• _ACTIVITY_
Each line of the records that includes "decimal" should be found and copied.

• _RECORDS SHOWN_

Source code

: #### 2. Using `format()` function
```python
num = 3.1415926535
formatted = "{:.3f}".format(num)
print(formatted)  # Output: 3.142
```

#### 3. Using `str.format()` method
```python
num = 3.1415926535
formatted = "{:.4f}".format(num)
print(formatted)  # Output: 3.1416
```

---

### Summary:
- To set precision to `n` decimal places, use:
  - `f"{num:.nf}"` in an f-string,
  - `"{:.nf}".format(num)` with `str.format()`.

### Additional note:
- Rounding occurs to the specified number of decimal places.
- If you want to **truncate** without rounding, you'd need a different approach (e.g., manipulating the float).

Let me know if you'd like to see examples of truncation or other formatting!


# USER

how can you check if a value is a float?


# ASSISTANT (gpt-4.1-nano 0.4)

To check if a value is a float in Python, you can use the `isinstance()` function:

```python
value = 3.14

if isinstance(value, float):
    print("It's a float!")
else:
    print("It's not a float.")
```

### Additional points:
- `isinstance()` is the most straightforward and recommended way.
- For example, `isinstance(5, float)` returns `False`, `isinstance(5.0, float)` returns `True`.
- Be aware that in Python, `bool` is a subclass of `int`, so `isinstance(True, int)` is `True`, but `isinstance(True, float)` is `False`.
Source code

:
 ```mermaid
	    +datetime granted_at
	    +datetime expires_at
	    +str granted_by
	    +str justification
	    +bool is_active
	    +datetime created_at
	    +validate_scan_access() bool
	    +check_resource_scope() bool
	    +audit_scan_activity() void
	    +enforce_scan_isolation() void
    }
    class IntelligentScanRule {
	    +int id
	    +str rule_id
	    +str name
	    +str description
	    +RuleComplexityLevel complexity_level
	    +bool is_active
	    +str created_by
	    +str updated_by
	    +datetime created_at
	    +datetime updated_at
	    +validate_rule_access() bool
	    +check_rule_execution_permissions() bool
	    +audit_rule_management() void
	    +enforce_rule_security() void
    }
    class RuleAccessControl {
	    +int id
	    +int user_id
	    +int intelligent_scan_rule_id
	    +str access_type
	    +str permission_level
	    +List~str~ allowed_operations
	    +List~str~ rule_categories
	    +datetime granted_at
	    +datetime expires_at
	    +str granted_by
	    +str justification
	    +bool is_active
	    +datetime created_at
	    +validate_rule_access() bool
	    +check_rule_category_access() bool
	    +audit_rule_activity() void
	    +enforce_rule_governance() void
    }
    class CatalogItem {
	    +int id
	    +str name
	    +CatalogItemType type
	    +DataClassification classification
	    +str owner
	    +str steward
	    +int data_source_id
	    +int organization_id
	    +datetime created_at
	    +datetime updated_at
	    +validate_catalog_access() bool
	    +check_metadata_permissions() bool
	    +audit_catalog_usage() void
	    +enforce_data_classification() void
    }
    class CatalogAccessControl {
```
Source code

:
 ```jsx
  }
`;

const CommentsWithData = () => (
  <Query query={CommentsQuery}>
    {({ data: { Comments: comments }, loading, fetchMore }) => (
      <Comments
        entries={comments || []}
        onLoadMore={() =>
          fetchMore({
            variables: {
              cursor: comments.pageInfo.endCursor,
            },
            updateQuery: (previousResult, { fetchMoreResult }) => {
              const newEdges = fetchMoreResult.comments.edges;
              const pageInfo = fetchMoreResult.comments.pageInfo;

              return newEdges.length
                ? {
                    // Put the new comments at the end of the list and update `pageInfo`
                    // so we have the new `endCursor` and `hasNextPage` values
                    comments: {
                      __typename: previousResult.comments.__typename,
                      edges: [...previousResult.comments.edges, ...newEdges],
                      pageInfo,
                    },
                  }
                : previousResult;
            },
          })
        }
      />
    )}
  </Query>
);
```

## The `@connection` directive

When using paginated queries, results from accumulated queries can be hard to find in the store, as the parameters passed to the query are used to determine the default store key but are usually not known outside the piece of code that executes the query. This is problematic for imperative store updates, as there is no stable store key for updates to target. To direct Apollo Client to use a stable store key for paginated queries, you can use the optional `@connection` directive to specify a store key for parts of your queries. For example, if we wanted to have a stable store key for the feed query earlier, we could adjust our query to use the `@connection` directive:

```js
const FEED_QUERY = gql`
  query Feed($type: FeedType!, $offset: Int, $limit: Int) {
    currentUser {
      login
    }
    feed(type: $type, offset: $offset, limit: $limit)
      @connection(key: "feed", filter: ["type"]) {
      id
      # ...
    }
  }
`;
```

• _TASK OUTPUT_
- To set precision to `n` decimal places, use:
- Rounding occurs to the specified number of decimal places.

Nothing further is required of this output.